What should an author or illustrator expect from a school?
Key people are aware of the visit
Your contact person has hopefully communicated with all staff, or at least the school executive and key personnel, so that they are aware of who you are and the intended schedule and associated details of your visit.
Schools will be welcoming
Schools will be well sign-posted, and, ideally, you will be met and welcomed by the organiser or a school representative. If you’re at the same school for a number of sessions, adequate breaks must be built into the program. This will generally include morning tea, when staffroom etiquette (for example, which cups are for visitors) will be explained by the host. Many schools arrange special morning teas so other staff members have the chance to meet you.
If you are at the school all day, you need to check on the arrangements for meals prior to your visit. Lunch may be arranged for you but not always.
Students will be prepared
The most satisfying author visits are those where the students and teachers have been well prepared for the visit. The students have read, or had read to them, some of your books and they have engaged in some discussion about them. They may have visited your website and even brainstormed some questions to ask. Unfortunately, this does not always happen so you may need to start from scratch.

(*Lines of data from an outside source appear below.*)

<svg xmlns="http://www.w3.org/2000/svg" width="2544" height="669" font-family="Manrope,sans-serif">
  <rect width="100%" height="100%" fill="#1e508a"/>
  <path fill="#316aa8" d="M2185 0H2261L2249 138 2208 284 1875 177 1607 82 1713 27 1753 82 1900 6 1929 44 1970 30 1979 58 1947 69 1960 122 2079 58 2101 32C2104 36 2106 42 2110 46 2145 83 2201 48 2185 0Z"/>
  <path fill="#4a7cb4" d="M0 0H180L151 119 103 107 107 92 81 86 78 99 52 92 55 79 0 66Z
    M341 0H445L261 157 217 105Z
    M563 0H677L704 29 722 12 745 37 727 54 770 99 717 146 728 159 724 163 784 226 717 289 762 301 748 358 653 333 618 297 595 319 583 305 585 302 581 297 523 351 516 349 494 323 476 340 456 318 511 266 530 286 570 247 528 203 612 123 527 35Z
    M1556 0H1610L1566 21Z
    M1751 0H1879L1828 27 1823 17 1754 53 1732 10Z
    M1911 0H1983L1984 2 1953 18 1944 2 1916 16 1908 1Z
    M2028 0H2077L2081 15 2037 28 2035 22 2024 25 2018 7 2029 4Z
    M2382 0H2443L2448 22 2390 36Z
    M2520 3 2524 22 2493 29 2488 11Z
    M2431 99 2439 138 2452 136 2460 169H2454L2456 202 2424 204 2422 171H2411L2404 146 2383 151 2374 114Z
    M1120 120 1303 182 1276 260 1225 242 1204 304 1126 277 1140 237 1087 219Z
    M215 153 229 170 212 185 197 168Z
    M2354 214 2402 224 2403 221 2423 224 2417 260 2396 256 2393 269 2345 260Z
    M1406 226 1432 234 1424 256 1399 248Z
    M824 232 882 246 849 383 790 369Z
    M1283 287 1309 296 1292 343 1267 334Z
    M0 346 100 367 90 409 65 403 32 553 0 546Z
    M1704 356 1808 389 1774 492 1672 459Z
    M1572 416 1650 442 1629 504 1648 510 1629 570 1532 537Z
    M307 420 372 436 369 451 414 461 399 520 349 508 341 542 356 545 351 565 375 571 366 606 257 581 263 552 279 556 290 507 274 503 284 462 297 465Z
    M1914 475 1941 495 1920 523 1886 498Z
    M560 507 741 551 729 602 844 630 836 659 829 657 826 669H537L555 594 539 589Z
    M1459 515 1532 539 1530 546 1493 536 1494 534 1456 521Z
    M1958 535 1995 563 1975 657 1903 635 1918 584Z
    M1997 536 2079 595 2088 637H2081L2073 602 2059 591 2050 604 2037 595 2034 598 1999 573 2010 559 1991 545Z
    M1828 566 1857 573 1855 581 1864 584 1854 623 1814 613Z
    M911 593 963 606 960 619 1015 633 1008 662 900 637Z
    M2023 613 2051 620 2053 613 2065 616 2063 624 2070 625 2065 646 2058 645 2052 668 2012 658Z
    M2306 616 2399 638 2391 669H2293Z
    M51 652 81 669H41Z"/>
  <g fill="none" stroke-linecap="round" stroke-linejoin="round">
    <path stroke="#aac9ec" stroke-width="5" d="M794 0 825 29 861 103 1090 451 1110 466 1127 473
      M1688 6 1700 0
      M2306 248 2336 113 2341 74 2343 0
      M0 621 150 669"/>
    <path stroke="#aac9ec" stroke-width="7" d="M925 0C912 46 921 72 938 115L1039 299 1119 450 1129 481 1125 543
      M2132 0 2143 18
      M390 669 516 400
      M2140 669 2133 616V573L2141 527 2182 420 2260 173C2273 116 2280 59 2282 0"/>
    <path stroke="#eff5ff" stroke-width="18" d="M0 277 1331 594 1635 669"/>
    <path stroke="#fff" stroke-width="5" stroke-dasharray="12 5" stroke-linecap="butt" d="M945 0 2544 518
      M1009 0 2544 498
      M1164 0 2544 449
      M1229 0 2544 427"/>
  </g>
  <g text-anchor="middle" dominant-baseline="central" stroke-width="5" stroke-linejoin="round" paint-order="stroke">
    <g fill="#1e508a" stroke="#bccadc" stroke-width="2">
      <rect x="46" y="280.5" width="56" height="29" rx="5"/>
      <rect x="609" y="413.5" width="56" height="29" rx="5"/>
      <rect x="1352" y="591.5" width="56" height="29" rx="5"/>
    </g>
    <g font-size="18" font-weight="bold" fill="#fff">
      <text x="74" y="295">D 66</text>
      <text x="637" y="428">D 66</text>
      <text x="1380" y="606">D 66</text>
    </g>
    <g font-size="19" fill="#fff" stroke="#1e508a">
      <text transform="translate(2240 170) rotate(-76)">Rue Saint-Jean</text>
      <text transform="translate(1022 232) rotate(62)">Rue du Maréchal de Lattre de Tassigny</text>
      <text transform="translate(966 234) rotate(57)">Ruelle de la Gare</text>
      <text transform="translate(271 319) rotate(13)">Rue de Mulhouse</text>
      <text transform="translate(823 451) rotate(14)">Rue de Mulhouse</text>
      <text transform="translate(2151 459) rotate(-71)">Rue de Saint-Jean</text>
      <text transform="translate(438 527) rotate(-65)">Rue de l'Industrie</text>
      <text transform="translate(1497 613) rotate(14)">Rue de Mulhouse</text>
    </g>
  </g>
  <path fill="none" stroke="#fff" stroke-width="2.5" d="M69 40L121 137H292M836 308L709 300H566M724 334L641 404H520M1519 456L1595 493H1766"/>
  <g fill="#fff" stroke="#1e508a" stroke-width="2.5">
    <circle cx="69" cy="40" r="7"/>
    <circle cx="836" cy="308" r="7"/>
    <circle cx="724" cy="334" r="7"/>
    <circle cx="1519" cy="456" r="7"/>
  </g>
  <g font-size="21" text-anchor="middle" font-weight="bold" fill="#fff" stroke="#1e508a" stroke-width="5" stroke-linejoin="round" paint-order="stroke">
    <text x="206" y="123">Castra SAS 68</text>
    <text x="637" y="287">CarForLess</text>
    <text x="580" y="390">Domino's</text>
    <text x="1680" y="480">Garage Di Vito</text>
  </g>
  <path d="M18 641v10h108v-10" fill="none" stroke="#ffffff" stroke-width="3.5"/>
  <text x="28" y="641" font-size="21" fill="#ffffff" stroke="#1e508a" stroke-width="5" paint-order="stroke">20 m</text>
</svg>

Author’s publications will be available
School librarians will generally purchase books by the author and promote them to the students. It is worth checking which of your titles they have so you can mention them in your presentation and perhaps promote interest in another title by reading an extract from it. Ideally, especially in regional centres and smaller towns, the local bookseller should be advised of the planned visit so they have your books in stock or may even arrange to sell them at the school on the day of the visit.
Programs and itineraries remain unchanged once negotiated
The author and organiser need to agree on the number and length of sessions. Author talks for upper primary are generally 45–60 minutes, middle primary 30–40 minutes and younger students 20–30 minutes. Writing workshops require a minimum of 60 minutes.

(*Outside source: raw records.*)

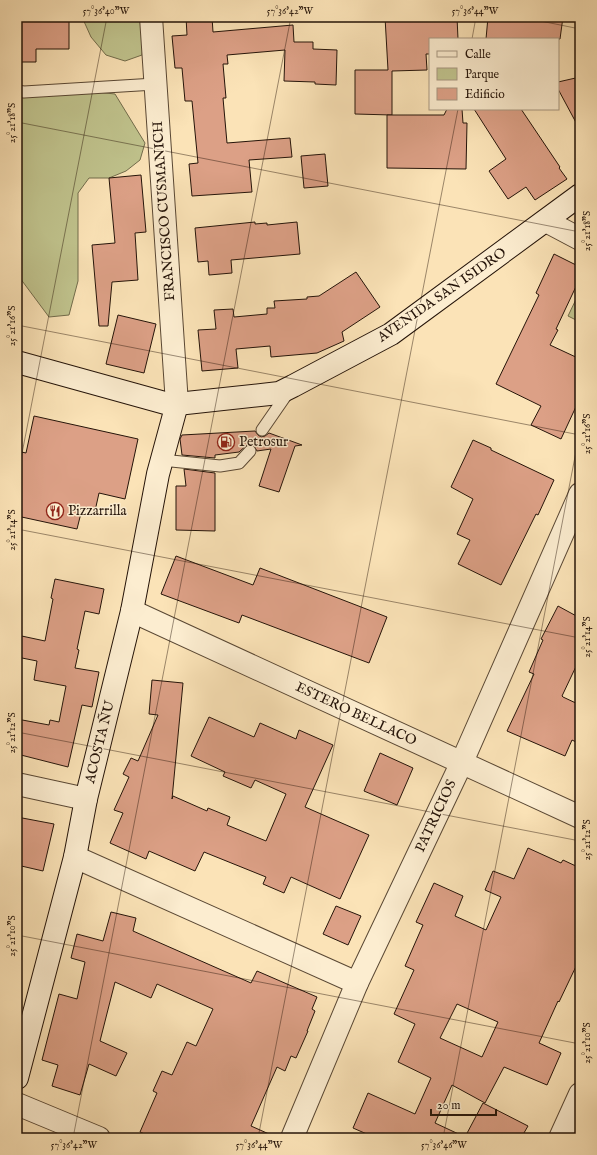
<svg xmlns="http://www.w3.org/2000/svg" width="597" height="1155" font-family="'IM FELL English',serif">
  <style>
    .green { fill: #c0c38d; stroke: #726c4b }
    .building { fill: #dca086; stroke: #251409; fill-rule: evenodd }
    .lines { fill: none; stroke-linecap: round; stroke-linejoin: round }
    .lane-casing { stroke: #5a4834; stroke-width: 13 }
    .street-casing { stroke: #5a4834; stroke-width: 24 }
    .secondary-casing { stroke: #251409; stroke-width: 24 }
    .lane { stroke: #fcedd0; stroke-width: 11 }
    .street { stroke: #fcedd0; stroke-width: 22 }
    .secondary { stroke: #fcedd0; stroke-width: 22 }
    .ticks { fill: none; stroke: #251409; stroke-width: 1; stroke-opacity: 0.45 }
    .labels { text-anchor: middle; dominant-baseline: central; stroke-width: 3; stroke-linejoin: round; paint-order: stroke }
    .street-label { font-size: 14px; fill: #251409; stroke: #fcedd0 }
    .poi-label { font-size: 14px; fill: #251409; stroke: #fcedd0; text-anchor: start }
    .neatline { fill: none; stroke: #251409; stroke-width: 1.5 }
    .ticks-label { font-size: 10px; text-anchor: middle; fill: #251409 }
  </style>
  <rect width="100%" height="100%" fill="#fbe3b7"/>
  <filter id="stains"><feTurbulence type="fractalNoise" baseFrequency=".005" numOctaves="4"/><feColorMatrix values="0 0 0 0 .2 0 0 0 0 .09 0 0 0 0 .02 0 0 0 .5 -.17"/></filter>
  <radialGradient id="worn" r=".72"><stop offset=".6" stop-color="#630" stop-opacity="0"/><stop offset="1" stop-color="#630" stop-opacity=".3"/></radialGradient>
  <g class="green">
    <polygon points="82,17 147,17 142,55 125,61 106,55 91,37"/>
    <polygon points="40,86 115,94 145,143 140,160 126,171 109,178 89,178 78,193 78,281 69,315 49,317 17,274 17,87"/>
    <polygon points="580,291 580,322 568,316"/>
  </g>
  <g class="building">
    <polygon points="17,17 69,17 69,49 36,49 36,62 17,62"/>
    <polygon points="186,17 212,17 213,32 293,25 294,42 313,42 313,49 337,50 336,85 315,84 315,82 284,81 285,50 227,55 228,64 223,64 226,98 223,98 227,143 290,138 292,157 249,160 252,192 192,196 189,164 198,163 192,101 185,101 182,68 175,68 172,36 187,35"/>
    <polygon points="385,17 457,17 458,39 430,39 430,54 426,54 427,70 392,71 392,115 355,114 355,70 388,70"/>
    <polygon points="488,17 563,17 560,39 486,39"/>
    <polygon points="580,77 580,130 558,89 558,82"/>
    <polygon points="447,109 462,109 463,123 467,123 466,169 387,168 387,115 444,115"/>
    <polygon points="474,109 521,109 560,167 559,168 567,179 535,200 526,187 508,199 489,171 506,159"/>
    <polygon points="325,154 328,186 304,188 301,156"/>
    <polygon points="141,175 146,232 135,233 138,280 112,282 108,326 99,326 92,245 115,243 109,178"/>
    <polygon points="255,222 255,224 267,223 267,225 297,222 300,254 231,260 232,273 209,275 208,261 198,262 195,228"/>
    <polygon points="554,254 580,267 580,278 556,329 558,330 550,345 580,359 580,398 561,439 531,425 541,406 496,384 539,295 536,293"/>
    <polygon points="356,272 380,307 342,332 344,341 317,353 271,357 270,346 236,349 238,368 202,371 198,330 216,329 214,310 233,309 234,317 267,314 267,308 275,308 274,301 307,299 307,297 319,296"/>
    <polygon points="118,315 156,324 144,373 106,364"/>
    <polygon points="34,416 138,439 125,499 99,493 95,511 82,509 77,529 17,516 17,451 26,453"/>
    <polygon points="255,431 258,435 261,437 265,436 269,433 302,445 295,446 279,492 259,486 271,449 257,451 254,446 248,444 239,452 215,455 215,458 182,455 180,439 182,435"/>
    <polygon points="473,440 491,448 491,450 554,480 538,515 536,514 501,585 458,564 470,540 457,534 473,499 451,487"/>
    <polygon points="184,469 215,473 215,531 176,530 176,486 186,486"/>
    <polygon points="176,556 253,585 260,568 387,617 369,663 242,615 239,623 161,594"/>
    <polygon points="55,579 104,589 99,614 85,611 77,649 79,650 75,668 99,672 92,707 82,705 68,767 17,754 17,719 49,725 50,720 59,722 66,686 34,680 37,661 17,657 17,635 45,641 53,599 51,598"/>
    <polygon points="558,606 580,618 580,658 562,696 563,697 580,705 580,744 572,740 565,756 507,731 534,674 529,672 543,640 541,639"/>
    <polygon points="152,680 183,683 172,799 173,796 207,811 208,808 230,817 227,825 266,841 286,794 255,780 251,788 223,776 225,772 191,756 209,717 254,737 260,723 296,739 299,730 333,745 305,807 369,835 340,899 291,877 284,893 263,884 266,877 204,852 195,871 149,851 146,859 110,843 123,813 114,810 129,777 123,774 131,758 138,761 158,715 149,714"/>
    <polygon points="380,753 413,768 397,805 364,791"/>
    <polygon points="17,817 54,824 43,871 17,865"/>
    <path d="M528 848 561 863 563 860 580 868V958L559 1002 558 1001 539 1043 561 1053 547 1085 504 1067 485 1103 452 1085 435 1123 465 1137 483 1103 528 1126 521 1138H376L353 1128 368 1093 415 1114 431 1078 398 1062 415 1024 394 1014 414 970 405 966 423 925 416 922 434 883 463 896 455 916 486 930 501 897 485 890 493 871 514 879ZM457 1004 498 1022 482 1057 440 1038Z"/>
    <polygon points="336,906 361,916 348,945 323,934"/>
    <polygon points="111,912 136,918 133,931 251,983 257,971 317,997 312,1009 315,1011 307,1031 308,1031 296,1058 291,1056 285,1071 277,1067 251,1126 278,1138 154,1138 140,1132 157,1093 153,1091 162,1071 172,1075 187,1042 196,1046 213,1009 157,984 151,998 115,982 100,1041 127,1053 116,1076 89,1064 80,1095 52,1086 58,1065 42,1060 59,994 77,999 85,962 71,958 77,934 103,941"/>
  </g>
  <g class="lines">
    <g class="lane-casing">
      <g id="lane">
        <polyline points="17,91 24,92 155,84"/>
        <polyline points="262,430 289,391"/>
        <polyline points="162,460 220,466 239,463 250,451"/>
      </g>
    </g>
    <g class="street-casing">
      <g id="street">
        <polyline points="151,17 177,404"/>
        <polyline points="546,221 580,239"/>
        <polyline points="132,611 580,817"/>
        <polyline points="17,784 86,799"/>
        <polyline points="75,857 357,983"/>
        <polyline points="17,1104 99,1138"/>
        <polyline points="292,1138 357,983 462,762 580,494"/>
        <polyline points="560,1138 580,1094"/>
      </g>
    </g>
    <g class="secondary-casing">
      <g id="secondary">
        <polyline points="17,362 165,403 177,404 279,393 293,386 391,334 580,195"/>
        <polyline points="17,1078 75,857 86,799 132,611 158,474 177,404"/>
      </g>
    </g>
    <use href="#lane" class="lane"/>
    <use href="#street" class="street"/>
    <use href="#secondary" class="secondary"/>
  </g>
  <path class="ticks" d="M521 17 580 29M472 39 476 17M17 122 580 232M17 325 580 435M17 479 107 17M17 529 580 638M17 732 580 841M17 935 580 1044M73 1138 291 17M258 1138 458 109M443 1138 580 431"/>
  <defs>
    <g id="fuel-ring" transform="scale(0.9)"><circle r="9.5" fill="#fcedd0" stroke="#8f2418" stroke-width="1.5"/><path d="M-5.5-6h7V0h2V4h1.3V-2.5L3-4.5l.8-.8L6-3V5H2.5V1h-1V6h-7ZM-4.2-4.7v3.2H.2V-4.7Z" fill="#8f2418"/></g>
    <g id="restaurant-ring" transform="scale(0.9)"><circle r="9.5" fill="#fcedd0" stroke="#8f2418" stroke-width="1.5"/><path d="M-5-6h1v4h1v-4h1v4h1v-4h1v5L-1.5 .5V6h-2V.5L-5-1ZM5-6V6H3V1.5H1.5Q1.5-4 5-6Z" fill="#8f2418"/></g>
  </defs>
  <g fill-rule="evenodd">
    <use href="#fuel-ring" x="226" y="442"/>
    <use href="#restaurant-ring" x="55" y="511"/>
  </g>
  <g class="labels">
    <g class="street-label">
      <text transform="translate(164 211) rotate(-94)">FRANCISCO CUSMANICH</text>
      <text transform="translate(442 295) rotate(-35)">AVENIDA SAN ISIDRO</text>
      <text transform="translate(356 714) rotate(25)">ESTERO BELLACO</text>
      <text transform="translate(100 742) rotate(-76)">ACOSTA ÑU</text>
      <text transform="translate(436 816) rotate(-65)">PATRICIOS</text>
    </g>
    <g class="poi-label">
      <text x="239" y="442">Petrosur</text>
      <text x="68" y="511">Pizzarrilla</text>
    </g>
  </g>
  <rect width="597" height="1155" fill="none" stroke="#fbe3b7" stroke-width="44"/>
  <rect x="429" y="38" width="130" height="72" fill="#fcedd0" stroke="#a69680"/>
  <rect x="437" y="51" width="20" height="6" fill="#fcedd0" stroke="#a69680"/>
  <text x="465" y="58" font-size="12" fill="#251409">Calle</text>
  <rect x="437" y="68" width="20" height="12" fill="#c0c38d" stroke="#a69680"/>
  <text x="465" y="78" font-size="12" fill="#251409">Parque</text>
  <rect x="437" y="88" width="20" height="12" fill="#dca086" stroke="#a69680"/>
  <text x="465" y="98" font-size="12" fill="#251409">Edificio</text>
  <path d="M431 1109v6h65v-6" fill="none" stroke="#251409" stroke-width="2"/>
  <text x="437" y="1109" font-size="12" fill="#251409" stroke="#fcedd0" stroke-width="3" paint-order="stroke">20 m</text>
  <rect x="22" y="22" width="553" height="1111" class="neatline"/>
  <g class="ticks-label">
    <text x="106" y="14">57°36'40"W</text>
    <text x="290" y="14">57°36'42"W</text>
    <text x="475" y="14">57°36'44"W</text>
    <text transform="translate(11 123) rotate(-90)" y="4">25°21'18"S</text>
    <text transform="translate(586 231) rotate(-90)" y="4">25°21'18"S</text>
    <text transform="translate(11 326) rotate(-90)" y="4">25°21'16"S</text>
    <text transform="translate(586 434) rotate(-90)" y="4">25°21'16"S</text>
    <text transform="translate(11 530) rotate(-90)" y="4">25°21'14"S</text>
    <text transform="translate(586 637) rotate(-90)" y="4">25°21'14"S</text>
    <text transform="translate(11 733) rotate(-90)" y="4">25°21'12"S</text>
    <text transform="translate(586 840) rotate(-90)" y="4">25°21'12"S</text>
    <text transform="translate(11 936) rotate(-90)" y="4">25°21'10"S</text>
    <text transform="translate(586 1043) rotate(-90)" y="4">25°21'10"S</text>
    <text x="74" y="1148">57°36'42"W</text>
    <text x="259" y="1148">57°36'44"W</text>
    <text x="444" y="1148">57°36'46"W</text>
  </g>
  <rect width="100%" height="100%" filter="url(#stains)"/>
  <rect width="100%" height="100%" fill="url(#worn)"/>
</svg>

See the section of this guide on Being a presenter for more information.
Ideally the agreed program will not be changed after the details have been finalised. Any changes should be made known to the author as soon as possible.
It is not unusual for authors to be asked at the last minute to judge a Book Week parade, have more students in the group than originally agreed or fit in an extra session. Most authors try to be flexible with the first two requests, but fitting in an extra session is often asking too much.
If travel is required between schools, the organiser should ensure that is provided for the authors, and if the distance is substantial, that the day’s sessions are organised so that there is sufficient time to relax before the start of each session.
Payment for services
Always discuss with the organiser what work is required, what the payment will be and whether you will be paid on the day or after the visit. You (or your representative) will need to provide the school with a tax invoice. (See the section of this guide on The business of visiting schools for information on tax invoices.)
Communications prior to the visit
Authors who are arranging their own school visits to schools should ensure they have at least three ‘conversations’ with the organiser of the visit: the first one when the original booking is made, the second one to confirm the program and any special requirements, and the third one a few days before the visit to confirm that everything is in place. If special provisions are needed for your presentation (for example, data projector or computers to be used), or if there are personal needs that the host school should consider (for instance, vegetarian), this should also be discussed prior to the visit. If you use an agent to book your sessions, it is still recommended that you contact the school personally before the visit to pass on any requirements and introduce yourself to the organiser.